Eşi ve 4 çocuğuyla yaklaşık 35 yıldır ABD’de yaşayan Yüksel Olgaç, damarındaki rahatsızlık nedeniyle 12 sene evvel malulen emekliye ayrıldı.
Geçen yıl halsizlik ve yorgunluk şikayetiyle ABD’deki bir doktora giden Olgaç’ın, kalbe giden üç ana damarından birinin tıkandığı tespit edildi.
Buradaki hastanede tedavi olmak isteyen Olgaç, hekimleri tarafından “ameliyatının hayati risk taşıdığı” gerekçesiyle operasyona alınmadı.
Olgaç, şifayı Türkiye‘de aramak için geldiği Adana’da özel bir hastanede tedavi edildi.
Narkoz verilmeden ve göğüs kafesi açılmadan yaklaşık yarım saatlik operasyonla kalp damarındaki tıkanıklık giderilen Yüksel Olgaç, sıhhatine memleketinde kavuştu.
“Türkiye’de sıhhat harika bir aşamada”
Yüksel Olgaç, AA muhabirine, yaklaşık 35 yıldır eşi ve 4 çocuğuyla yaşadığı ABD’de birçok farklı işte çalıştığını, 12 yıl evvel “kroner arter” rahatsızlığı nedeniyle kalbe giden iki ana damarına stent takıldığını ve malulen emekliye ayrıldığını söyledi.
Geçen yıl da kalbe giden ana damarlarından birindeki tıkanıklık nedeniyle ameliyat olmak istediğini fakat bunun “riskli” olduğu gerekçesiyle yapılmadığını anlatan Olgaç, bunun üzerine Türkiye’ye geldiğini ve sıhhatine kavuştuğunu tabir etti.
Olgaç, gerçekleştirilen başarılı operasyonla adeta yine doğduğunu, kendini çok iyi hissettiğini anlatarak, şöyle konuştu:
“Türkiye, sıhhat açısından eskiye nazaran çok daha iyi noktada. Beni burada tekrar hayata getirdiler. Hiç kimse ‘Türkiye’de hekimler kötü’ diye düşünmesin. Amerika’da sıhhat sistemi buradan çok farklı. Oradaki sigorta şirketleri hekimlere bir kural koymuş ve o kural dışına çıkamıyorlar. Onlar ne derse o oluyor. Türkiye’de hekimler hasta için ne gerekiyorsa sonuna kadar ellerindeki imkanları kullanıyorlar. Sıhhat üstün bir basamakta.”
“Şu anda hastamızın tüm damarları açık ve çalışıyor”
Kalp ve Damar Hastalıkları Uzmanı Prof. Dr. Murat Çaylı da hastayı, “girişimsel kardiyoloji” usulüyle gerçekleştirdikleri ameliyatla tedavi ettiklerini belirtti.
Tam tıkalı damarı açmanın sıkıntı olduğunu vurgulayan Çaylı, şöyle devam etti:
“Bu ana damar tıkalı olduğu için öbür iki damardan kan alıyordu. Öbür damarların kanını da azalttığı için bu kalbin performansını düşürüyordu. Bu türlü durumda uzun vadede kalp işlevinde bozulma meydana gelebiliyor. Ayrıyeten, öbür damarların rastgele birinde oluşacak kalp krizinin hasarı da çok ağır olur. O vakit bir damar tıkandığında iki damar tıkanmış tesiri yapar ve hasta kaybedilebilir. Damarı tam tıkalı hastalar kalp krizi geçirirse mevt oranı çok yüksek olur. Şu anda hastamızın tüm damarları açık ve çalışıyor.”
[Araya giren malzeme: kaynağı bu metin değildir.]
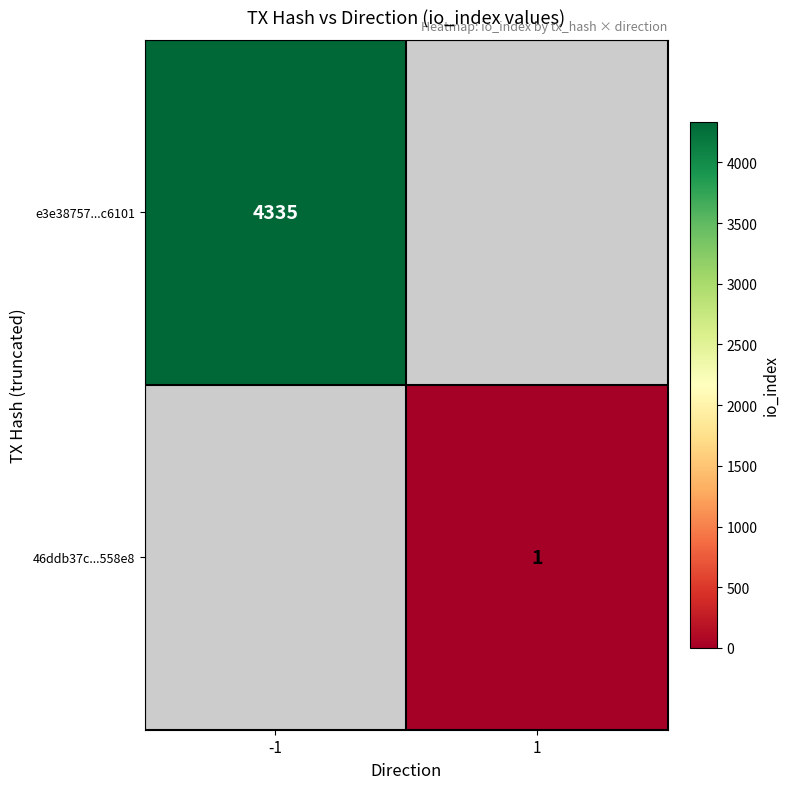

The e3e38757...c6101 series shows 2480 at -1. True or false?

False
Çaylı, hastanın durumunun çok iyi olduğunu, olağan hayatını sürdürebileceğini tabir etti.
“Girişimsel kardiyolojinin” başka bir eğitim ve tecrübe gerektiren sıkıntı bir usul olduğunun altını çizen Çaylı, şunları kaydetti:
“Bu, kardiyolojinin en son kısmı ve güç basamağı. Her kardiyoloğun yaptığı bir süreç değil. Bizim süreçlerimiz radyasyon altında oluyor. Bu süreçlerde kurşun yelek giyip ameliyata giriyoruz. O radyasyona maruz kalıyoruz. Kardiyologların birden fazla o radyasyona maruz kalmamak için kısa süreçleri tercih ediyorlar. Bu formda yurt dışından gelen çok hasta oluyor. Bilhassa Arap ülkelerinden Lübnan’dan, Irak’tan hatta Almanya’dan gelenler var. Yurt dışından yılda ortalama 40-50 hasta geliyor.”